Directive: Sort through the material below and copy each line with "sich".

Information given:
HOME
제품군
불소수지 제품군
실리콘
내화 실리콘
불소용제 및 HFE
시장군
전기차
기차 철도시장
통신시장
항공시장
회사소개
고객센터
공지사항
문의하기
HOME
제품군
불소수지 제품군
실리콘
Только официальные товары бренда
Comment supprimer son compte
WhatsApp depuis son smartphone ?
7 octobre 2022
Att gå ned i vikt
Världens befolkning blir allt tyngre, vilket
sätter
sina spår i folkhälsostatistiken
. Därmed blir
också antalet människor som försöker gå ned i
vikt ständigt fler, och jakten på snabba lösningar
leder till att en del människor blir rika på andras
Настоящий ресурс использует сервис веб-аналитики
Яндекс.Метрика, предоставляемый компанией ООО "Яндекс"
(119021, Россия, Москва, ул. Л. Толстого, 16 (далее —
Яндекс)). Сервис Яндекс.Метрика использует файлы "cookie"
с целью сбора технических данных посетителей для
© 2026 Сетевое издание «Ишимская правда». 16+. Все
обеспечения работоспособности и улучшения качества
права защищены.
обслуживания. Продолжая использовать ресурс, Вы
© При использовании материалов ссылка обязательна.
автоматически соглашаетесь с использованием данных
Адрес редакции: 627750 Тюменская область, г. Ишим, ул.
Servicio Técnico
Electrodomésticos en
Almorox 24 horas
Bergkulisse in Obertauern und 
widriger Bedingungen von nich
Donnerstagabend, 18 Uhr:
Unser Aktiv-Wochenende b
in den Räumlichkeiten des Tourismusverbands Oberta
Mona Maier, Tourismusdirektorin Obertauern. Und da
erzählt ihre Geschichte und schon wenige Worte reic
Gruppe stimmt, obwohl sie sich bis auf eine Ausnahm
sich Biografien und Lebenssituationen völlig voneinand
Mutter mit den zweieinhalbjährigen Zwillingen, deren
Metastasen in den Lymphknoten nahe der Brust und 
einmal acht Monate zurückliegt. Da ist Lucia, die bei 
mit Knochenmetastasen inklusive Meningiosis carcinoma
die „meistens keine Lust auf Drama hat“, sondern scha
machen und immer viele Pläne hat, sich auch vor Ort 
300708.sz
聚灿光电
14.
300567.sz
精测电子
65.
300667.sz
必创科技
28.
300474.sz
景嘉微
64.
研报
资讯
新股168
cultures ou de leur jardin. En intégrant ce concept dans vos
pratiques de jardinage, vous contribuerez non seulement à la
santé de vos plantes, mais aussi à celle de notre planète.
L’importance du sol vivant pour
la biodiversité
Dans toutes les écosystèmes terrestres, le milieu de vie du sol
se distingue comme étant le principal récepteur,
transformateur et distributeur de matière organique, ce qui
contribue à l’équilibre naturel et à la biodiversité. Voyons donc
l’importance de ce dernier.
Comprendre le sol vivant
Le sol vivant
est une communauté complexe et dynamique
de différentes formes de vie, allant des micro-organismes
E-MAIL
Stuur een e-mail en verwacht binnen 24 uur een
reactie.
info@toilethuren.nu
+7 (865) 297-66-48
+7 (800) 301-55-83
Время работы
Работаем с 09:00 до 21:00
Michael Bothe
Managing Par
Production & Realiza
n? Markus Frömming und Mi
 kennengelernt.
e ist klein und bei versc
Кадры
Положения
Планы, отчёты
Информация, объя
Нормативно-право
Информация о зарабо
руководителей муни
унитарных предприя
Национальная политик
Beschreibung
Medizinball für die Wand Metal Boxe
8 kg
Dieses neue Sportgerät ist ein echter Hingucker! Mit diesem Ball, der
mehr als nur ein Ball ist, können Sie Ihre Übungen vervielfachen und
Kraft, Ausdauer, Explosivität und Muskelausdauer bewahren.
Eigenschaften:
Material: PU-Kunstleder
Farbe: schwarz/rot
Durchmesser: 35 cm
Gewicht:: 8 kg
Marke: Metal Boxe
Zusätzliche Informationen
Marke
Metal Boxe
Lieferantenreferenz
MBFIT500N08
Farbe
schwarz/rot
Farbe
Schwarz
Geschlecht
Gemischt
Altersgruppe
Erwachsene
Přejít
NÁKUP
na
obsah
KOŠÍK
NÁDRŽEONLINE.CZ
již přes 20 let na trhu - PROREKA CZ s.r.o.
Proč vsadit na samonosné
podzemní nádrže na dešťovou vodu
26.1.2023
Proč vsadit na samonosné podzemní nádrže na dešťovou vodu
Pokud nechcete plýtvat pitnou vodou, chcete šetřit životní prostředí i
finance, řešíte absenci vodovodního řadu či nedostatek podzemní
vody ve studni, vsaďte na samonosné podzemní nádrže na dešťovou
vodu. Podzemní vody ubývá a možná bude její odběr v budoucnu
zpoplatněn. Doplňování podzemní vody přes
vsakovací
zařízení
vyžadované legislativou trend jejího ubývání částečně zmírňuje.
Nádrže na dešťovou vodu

Solution for this task:
Gruppe stimmt, obwohl sie sich bis auf eine Ausnahm
sich Biografien und Lebenssituationen völlig voneinand
machen und immer viele Pläne hat, sich auch vor Ort 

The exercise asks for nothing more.